### Exercise goal
The answer should hold only the lines from the one containing "color: #1d4ed8 ->" through the one containing "height: 23px ->" in the entries below, copied exactly, without pictures.

### Records provided
----------------------------------------
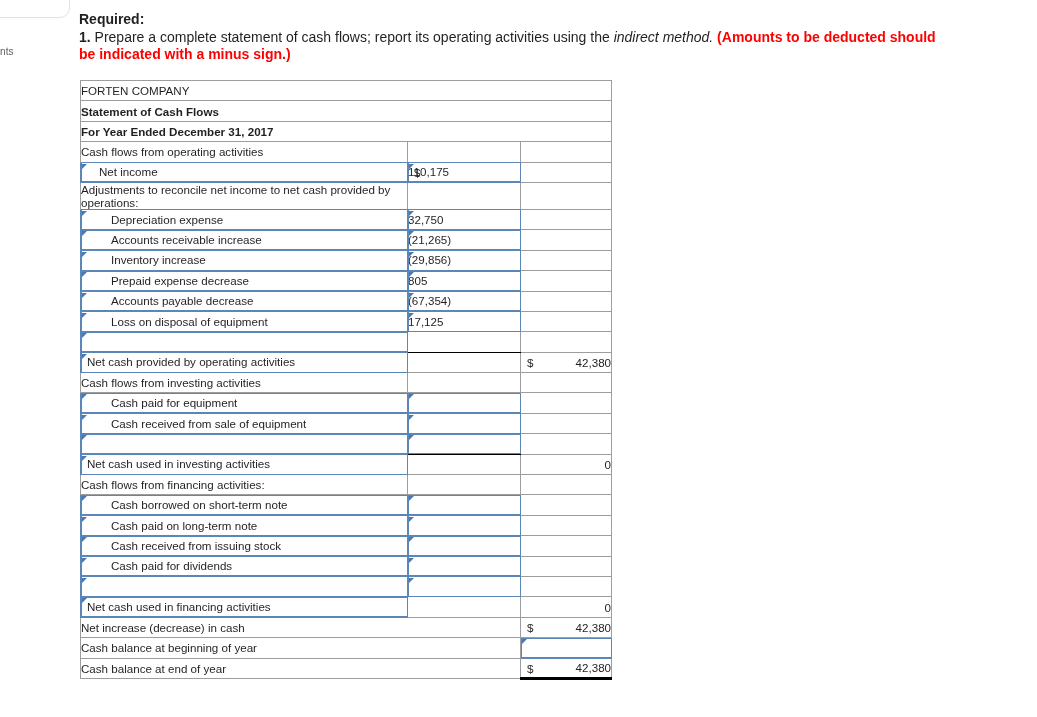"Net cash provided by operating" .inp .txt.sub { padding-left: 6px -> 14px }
----------------------------------------
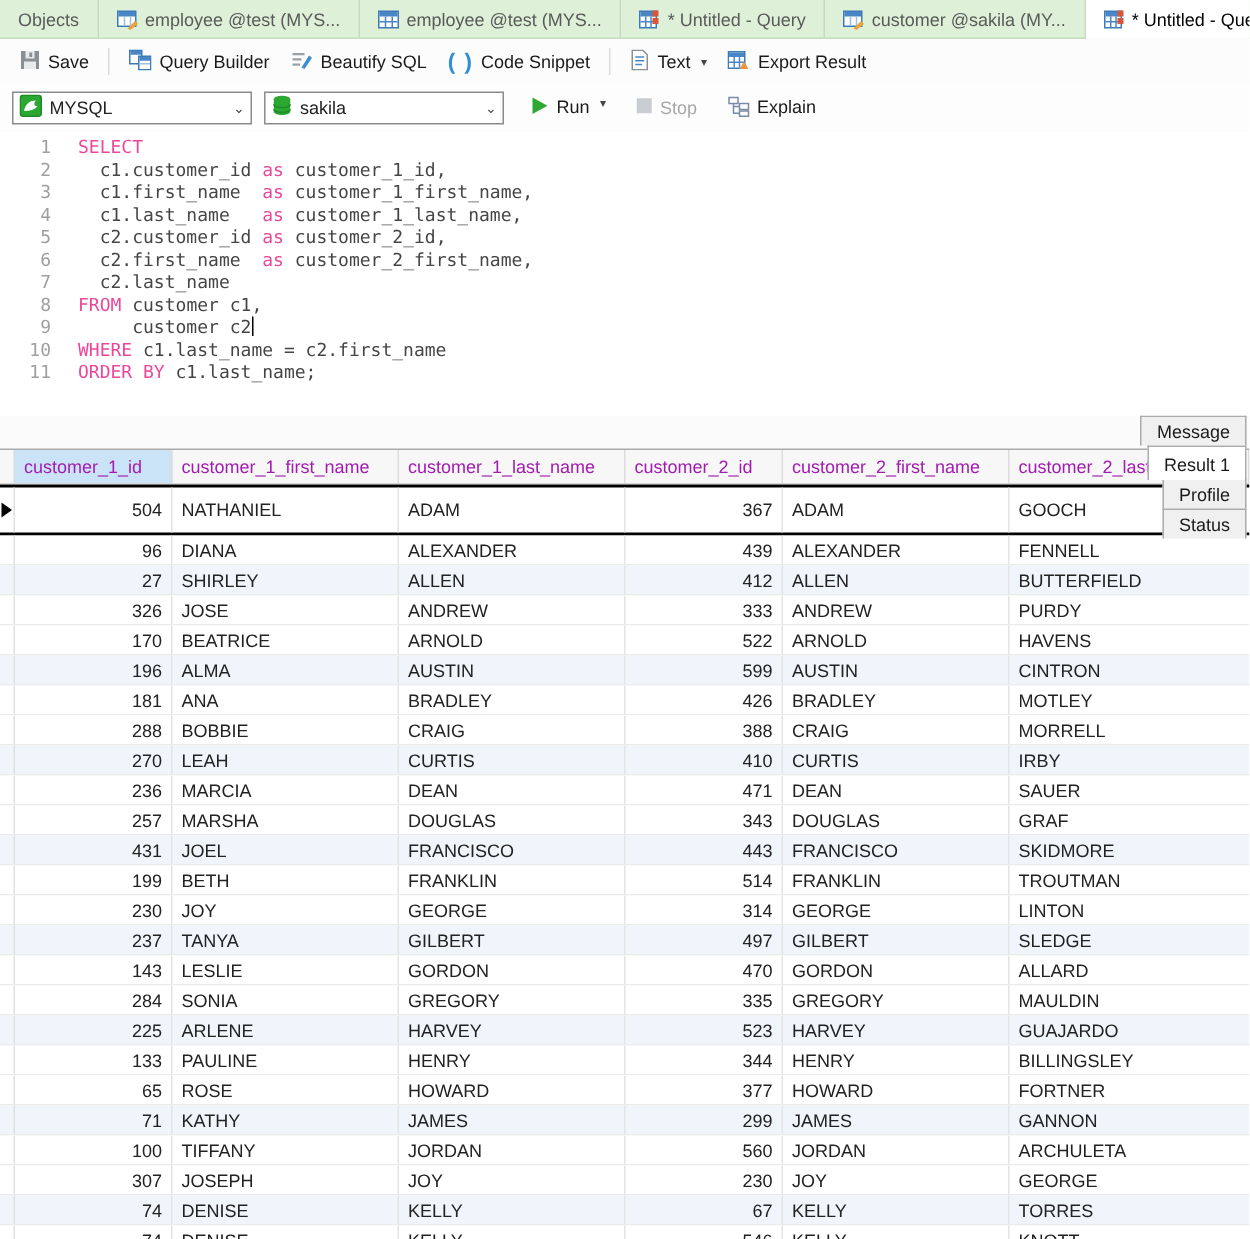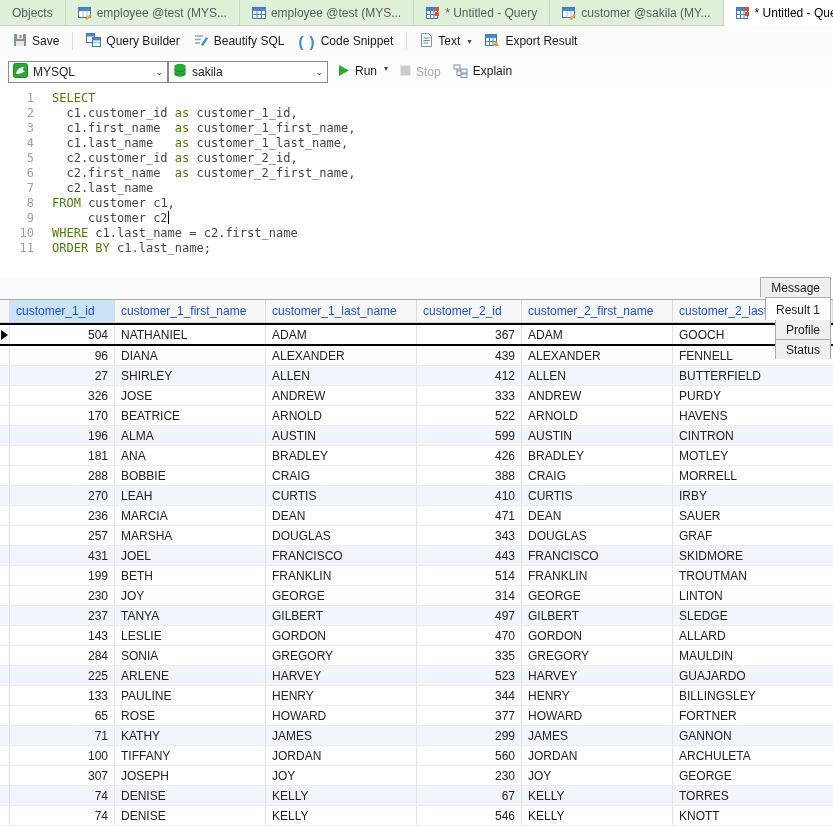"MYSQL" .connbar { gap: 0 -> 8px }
----------------------------------------
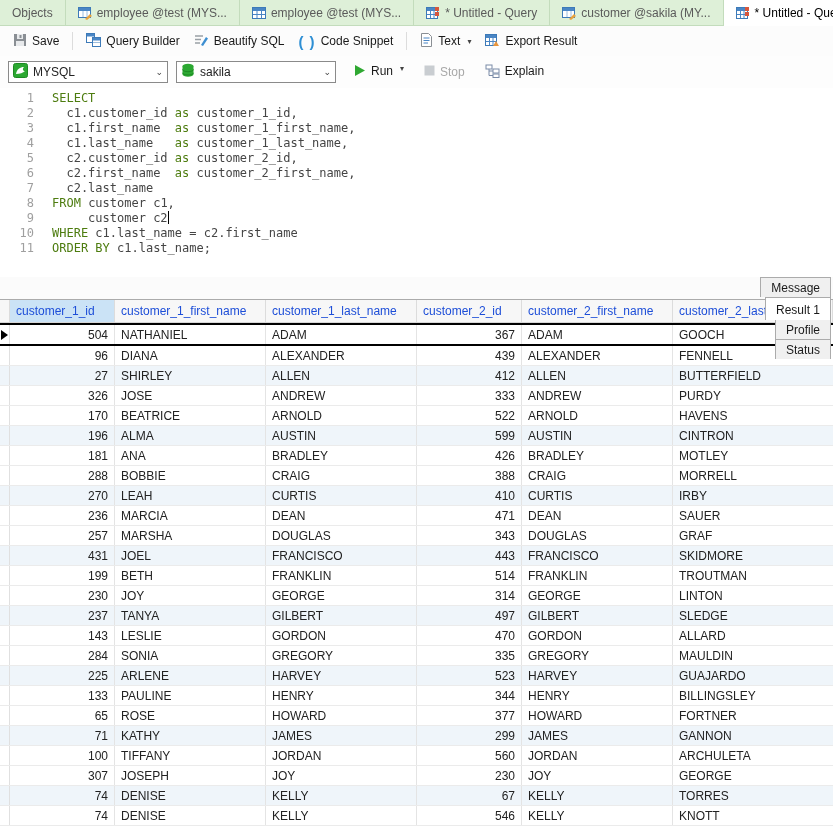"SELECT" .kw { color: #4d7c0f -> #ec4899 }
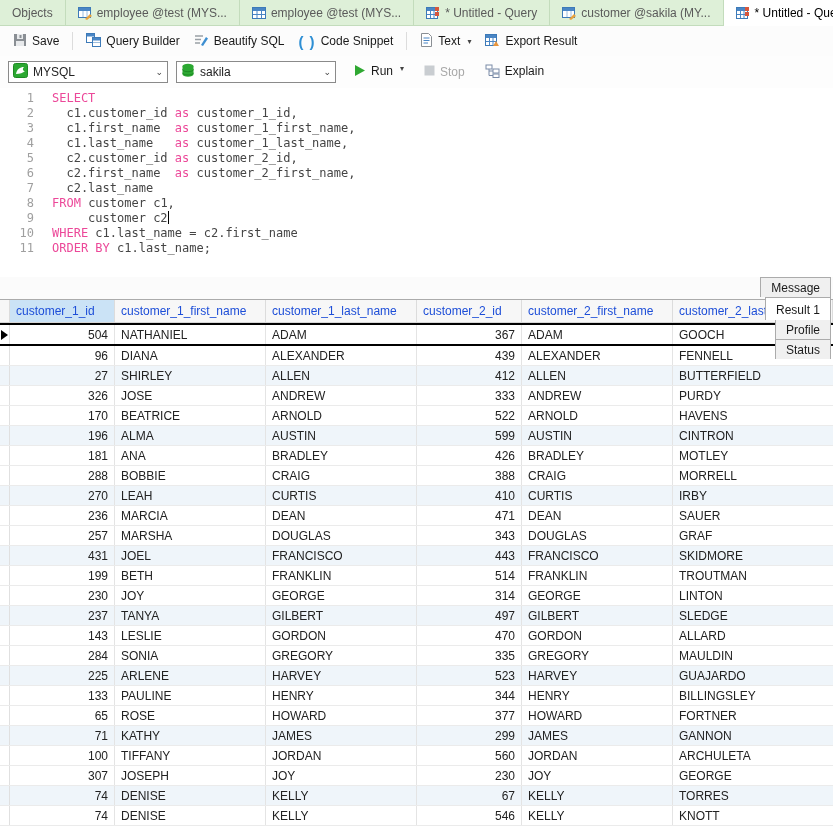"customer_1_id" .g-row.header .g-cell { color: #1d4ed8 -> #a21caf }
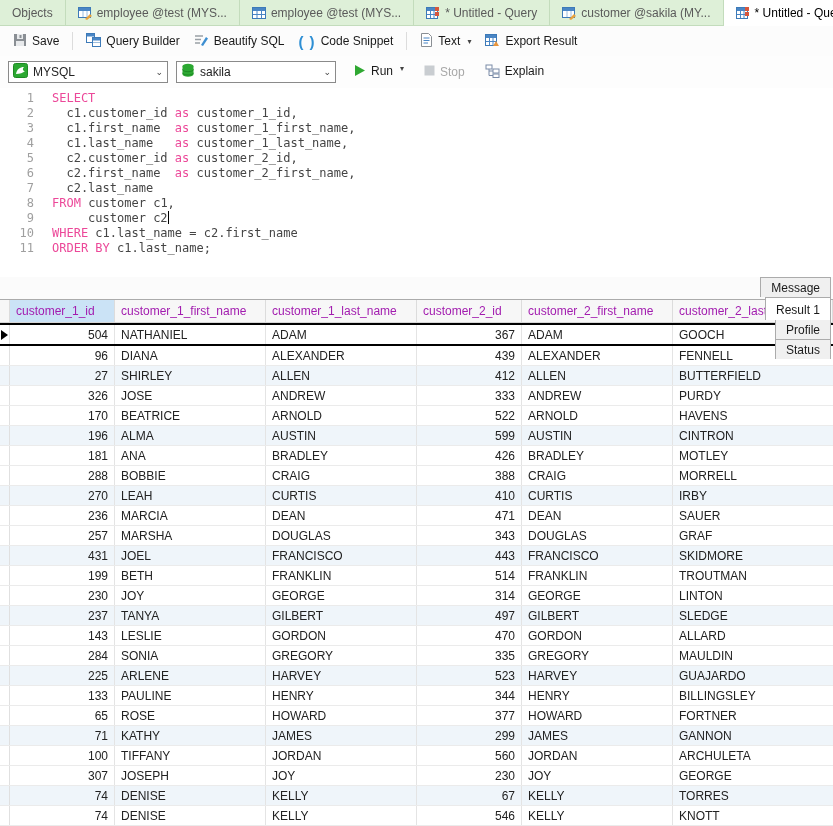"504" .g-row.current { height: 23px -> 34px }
----------------------------------------
### Solution
"customer_1_id" .g-row.header .g-cell { color: #1d4ed8 -> #a21caf }
"504" .g-row.current { height: 23px -> 34px }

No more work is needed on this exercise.